En de HEERE zeide tot mij: Wat ziet gij, Amos? En ik zeide: Een paslood. Toen zeide de HEERE: Zie, Ik zal het paslood stellen in het midden van Mijn volk Israel; Ik zal het voortaan niet meer voorbijgaan.
9 The high places of Isaac shall be desolate, And the sanctuaries of Israel shall be laid waste, And I will rise against the house of Jeroboam with the sword.
Maar Izaks hoogten zullen verwoest, en Israels eigendommen verstoord worden; en Ik zal tegen Jerobeams huis opstaan met het zwaard.
10 Then sent Amaziah, the priest of Bethel, To Jeroboam, the king of Israel, and said: Amos conspireth against thee in the midst of the house of Israel; The land is not able to bear all his words.
Toen zond Amazia, de priester te Beth-El, tot Jerobeam, den koning van Israel, zeggende: Amos heeft een verbintenis tegen u gemaakt, in het midden van het huis Israels; het land zal al zijn woorden niet kunnen verdragen.
11 For thus hath Amos said: Jeroboam shall die by the sword, And Israel shall surely be led captive from their own land.
Want alzo zegt Amos: Jerobeam zal door het zwaard sterven, en Israel zal voorzeker uit zijn land gevankelijk worden weggevoerd.
12 And Amaziah said to Amos, Go, thou seer! flee into the land of Judah! There eat thy bread, and there prophesy!
Daarna zeide Amazia tot Amos: Gij ziener! ga weg, vlied in het land van Juda, en eet aldaar brood, en profeteer aldaar.
13 But prophesy no more at Bethel, For it is the king's sanctuary, And it is the king's abode.
Maar te Beth-El zult gij voortaan niet meer profeteren; want dat is des konings heiligdom, en dat is het huis des koninkrijks.
14 Then answered Amos, and said to Amaziah: I was no prophet, nor the son of a prophet; I was a shepherd, and a gatherer of sycamore fruit.

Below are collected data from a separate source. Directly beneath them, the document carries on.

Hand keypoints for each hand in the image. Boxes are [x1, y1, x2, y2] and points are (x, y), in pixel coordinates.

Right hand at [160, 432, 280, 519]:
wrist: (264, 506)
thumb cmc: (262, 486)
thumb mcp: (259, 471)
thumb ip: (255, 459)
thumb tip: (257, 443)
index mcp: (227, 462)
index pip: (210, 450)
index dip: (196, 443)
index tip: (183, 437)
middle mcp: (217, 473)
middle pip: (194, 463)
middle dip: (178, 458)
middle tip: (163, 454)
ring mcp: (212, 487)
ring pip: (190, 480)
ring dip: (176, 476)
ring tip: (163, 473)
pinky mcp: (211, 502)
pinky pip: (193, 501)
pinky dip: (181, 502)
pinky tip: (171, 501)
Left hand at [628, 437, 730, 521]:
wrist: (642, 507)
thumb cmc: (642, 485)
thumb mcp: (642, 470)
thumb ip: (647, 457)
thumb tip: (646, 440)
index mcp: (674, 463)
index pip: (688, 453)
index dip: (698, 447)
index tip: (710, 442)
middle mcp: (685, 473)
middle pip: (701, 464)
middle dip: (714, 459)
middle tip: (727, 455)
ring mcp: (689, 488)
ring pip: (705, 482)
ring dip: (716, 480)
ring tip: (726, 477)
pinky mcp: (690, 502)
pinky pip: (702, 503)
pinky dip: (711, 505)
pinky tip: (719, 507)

Toen antwoordde Amos, en zeide tot Amazia: Ik was geen profeet, en ik was geen profetenzoon; maar ik was een ossenherder, en las wilde vijgen af.
15 And Jehovah took me from the flock; And Jehovah said to me, Go, prophesy to my people Israel!

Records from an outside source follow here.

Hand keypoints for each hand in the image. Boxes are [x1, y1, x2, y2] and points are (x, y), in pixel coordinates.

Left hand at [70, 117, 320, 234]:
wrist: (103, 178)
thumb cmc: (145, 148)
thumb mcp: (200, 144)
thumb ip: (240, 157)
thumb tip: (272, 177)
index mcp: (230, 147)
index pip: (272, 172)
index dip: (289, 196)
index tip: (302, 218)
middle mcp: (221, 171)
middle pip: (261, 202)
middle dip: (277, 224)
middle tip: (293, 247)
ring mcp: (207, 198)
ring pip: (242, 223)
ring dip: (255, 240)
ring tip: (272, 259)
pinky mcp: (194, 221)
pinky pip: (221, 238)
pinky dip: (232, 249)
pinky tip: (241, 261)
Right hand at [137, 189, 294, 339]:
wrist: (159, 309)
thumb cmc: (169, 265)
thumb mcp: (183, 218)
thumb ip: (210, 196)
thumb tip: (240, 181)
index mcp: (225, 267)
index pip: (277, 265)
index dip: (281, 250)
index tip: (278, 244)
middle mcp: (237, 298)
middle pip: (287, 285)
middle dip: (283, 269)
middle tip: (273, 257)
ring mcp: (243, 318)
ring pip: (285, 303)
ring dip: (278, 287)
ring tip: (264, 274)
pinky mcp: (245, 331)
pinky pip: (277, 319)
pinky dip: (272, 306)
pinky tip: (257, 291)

Maar de HEERE nam mij van achter de kudde; en de HEERE zeide tot mij: Ga henen, profeteer tot Mijn volk Israel.
16 Now, therefore, hear the word of Jehovah: Thou sayest, Prophesy not against Israel, And speak no word against the house of Isaac!
Nu dan, hoor des HEEREN woord: Gij zegt: Gij zult niet profeteren tegen Israel, noch druppen tegen het huis van Izak.
17 Therefore thus saith Jehovah: “Thy wife shall be put to shame in the city, And thy sons and daughters shall fall by the sword; Thy land shall be divided by the line, And thou shalt die in a polluted land, And Israel shall surely be led captive from his own land.”
Daarom zegt de HEERE alzo: Uw vrouw zal in de stad hoereren, en uw zonen en uw dochteren zullen door het zwaard vallen, en uw land zal door het snoer uitgedeeld worden; en gij zult in een onrein land sterven, en Israel zal voorzeker uit zijn land gevankelijk worden weggevoerd.